24 August 2012 Submitted by Paul Ondeng (not verified)

Thank you Chris. Ghana’s is a great innovation. I will be following it closely to get a clearer understanding of how the market takes it. What I am looking for is the approach to marketing as opposed to distribution as selling insurance generally requires a certain amount of interaction because of the legal and technical terms and implications particularly when you are targeting a population that has experienced exclusion.

24 August 2012 Submitted by Chris Bold (not verified)

Hi Paul,

You might like to also look at the product that MTN have launched in Ghana.
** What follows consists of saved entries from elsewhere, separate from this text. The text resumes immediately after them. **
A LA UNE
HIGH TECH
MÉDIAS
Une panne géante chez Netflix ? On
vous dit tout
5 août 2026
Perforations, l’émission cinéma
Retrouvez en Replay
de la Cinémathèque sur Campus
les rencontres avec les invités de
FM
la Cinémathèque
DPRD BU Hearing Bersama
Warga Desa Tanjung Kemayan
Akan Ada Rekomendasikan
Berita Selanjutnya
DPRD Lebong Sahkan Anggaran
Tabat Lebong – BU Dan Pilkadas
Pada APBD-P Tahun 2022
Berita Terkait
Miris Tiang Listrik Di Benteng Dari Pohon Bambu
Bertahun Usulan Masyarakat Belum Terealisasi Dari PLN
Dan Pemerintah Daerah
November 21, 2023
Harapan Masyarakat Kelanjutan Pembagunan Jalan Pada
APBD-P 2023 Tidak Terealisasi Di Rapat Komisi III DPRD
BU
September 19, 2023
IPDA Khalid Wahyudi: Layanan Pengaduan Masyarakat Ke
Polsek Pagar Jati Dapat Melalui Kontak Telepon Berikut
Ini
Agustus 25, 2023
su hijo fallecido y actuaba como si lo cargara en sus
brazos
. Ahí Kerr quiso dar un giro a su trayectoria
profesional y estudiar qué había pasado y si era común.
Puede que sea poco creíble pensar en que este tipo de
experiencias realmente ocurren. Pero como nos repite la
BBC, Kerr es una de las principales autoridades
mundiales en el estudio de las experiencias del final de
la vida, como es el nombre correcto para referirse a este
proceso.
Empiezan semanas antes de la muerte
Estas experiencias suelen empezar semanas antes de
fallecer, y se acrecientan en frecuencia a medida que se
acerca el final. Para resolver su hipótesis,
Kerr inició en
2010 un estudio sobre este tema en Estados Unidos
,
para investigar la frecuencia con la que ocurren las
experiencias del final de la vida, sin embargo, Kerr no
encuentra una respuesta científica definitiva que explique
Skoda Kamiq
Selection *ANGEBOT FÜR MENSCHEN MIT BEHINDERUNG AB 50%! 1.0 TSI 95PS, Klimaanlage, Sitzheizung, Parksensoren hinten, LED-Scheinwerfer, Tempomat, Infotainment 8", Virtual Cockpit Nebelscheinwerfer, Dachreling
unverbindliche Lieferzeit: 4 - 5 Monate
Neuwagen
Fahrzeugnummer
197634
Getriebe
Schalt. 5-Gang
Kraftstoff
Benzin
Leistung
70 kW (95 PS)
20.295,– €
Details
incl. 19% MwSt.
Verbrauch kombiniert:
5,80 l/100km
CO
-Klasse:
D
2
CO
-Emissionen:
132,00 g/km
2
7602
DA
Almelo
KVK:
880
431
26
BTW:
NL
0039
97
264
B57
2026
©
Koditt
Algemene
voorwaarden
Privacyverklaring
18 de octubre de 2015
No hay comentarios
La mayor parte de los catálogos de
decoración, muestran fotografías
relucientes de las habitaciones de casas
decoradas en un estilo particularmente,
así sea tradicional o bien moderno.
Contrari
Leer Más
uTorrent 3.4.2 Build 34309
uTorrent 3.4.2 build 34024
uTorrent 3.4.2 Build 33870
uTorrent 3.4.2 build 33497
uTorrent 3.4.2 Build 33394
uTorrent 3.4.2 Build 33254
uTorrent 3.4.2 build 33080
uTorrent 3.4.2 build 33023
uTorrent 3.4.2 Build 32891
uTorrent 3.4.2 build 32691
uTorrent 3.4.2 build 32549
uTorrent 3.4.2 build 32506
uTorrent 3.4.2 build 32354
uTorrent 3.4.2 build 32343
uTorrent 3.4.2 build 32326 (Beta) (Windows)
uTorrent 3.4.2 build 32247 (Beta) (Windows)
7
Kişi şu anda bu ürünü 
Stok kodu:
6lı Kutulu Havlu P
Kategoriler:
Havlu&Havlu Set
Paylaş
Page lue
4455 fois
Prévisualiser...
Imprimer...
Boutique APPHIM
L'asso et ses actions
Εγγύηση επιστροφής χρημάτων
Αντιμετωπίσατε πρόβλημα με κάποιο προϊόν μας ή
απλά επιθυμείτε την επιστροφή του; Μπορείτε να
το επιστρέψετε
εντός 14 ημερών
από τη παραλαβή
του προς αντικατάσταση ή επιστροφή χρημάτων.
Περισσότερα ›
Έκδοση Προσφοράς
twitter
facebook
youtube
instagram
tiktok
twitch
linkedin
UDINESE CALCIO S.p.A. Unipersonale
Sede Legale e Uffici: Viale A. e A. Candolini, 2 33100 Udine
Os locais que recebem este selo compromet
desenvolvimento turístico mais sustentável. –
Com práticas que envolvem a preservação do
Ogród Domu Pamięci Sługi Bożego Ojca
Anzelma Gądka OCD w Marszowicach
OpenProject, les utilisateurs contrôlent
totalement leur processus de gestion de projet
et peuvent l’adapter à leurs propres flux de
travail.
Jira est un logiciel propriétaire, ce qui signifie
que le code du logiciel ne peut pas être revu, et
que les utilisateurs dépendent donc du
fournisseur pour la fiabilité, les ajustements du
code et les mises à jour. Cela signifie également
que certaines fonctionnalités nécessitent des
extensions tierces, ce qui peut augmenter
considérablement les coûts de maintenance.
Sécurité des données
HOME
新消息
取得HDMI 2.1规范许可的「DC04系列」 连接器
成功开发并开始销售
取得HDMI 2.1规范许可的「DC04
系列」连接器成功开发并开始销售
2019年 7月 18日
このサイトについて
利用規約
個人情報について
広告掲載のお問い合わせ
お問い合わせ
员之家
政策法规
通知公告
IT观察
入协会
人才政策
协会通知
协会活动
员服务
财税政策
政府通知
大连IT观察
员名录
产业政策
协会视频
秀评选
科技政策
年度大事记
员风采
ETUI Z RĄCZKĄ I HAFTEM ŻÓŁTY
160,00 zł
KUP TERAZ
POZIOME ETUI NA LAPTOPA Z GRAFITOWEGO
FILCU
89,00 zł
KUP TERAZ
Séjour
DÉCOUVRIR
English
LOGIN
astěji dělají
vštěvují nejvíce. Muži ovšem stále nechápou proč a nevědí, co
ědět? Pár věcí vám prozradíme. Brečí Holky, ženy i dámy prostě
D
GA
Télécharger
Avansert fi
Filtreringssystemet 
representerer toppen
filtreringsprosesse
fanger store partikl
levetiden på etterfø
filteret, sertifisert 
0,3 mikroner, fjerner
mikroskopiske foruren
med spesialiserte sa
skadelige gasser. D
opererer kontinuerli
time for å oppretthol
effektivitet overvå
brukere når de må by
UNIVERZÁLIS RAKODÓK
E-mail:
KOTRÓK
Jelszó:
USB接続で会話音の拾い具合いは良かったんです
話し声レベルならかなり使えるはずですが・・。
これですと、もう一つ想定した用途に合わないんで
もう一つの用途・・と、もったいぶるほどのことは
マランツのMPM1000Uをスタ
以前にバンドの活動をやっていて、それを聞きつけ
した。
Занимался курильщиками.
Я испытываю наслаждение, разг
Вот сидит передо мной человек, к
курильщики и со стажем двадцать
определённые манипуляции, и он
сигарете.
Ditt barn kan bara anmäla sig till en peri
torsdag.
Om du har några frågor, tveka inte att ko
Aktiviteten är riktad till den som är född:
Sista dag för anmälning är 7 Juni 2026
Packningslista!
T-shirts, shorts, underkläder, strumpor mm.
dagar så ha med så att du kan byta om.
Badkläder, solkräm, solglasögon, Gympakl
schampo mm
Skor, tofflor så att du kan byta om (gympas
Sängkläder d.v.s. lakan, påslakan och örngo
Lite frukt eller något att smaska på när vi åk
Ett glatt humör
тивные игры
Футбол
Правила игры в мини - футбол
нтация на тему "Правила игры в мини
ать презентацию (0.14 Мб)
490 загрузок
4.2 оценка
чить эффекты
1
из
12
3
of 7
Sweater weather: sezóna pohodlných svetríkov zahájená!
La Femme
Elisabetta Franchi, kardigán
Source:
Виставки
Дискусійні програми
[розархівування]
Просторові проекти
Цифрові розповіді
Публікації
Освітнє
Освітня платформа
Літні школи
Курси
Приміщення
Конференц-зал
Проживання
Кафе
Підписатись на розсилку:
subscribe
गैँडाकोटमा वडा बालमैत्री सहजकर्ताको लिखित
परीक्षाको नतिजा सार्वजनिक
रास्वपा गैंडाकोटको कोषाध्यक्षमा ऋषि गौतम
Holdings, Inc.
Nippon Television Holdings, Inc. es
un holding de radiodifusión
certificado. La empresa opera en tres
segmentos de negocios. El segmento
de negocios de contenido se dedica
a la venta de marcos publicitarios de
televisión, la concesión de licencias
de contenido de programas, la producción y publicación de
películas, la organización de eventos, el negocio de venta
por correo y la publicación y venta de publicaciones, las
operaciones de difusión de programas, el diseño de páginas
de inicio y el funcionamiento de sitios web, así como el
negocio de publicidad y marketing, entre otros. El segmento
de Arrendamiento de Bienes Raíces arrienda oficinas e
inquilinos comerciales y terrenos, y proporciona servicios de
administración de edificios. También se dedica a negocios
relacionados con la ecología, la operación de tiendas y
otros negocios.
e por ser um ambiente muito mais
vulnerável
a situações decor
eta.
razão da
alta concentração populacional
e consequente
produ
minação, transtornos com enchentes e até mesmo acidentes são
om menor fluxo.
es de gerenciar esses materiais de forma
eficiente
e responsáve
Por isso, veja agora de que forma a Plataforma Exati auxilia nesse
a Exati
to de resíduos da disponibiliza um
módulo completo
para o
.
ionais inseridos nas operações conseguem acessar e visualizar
MTN’s Mobile Money is the most established of the mobile banking products and premiums for their insurance product – offered in partnership with Hollard – are collected from the mobile wallet (unlike Tigo’s rival offering where the premiums are paid for by the mobile operator based on airtime useage).


24 August 2012 Submitted by Paul Ondeng (not verified)

Our organization is an outreach and communications company developing innovative marketing, distribution and delivery channels for financial services that target the low income households.

We are presently rolling out a new micro insurance product for a leading insurance company in Kenya through an innovative model that creatively combines the concepts of network, viral and relationship marketing. This model attempts to exploit the permanent presence and relationships of a section of the target market to distribute the product and achieve effective penetration.

We will be using barber shops, salons, kiosks and small shops distributors and agents in urban as well as rural areas.

The product is designed around a savings plan and gives automatic life insurance and a disability cover to anyone able to save as little as $8.oo per month with the payments being made weekly.

We are interested to know if any members of the forum have experience in marketing insurance products to mass markets, particularly low income households.

The insurance company has partnered with the leading mobile company to collect premiums using MPESA, the preferred mobile money transfer but models for education and distribution need perfecting.

Are there any models that we can learn from?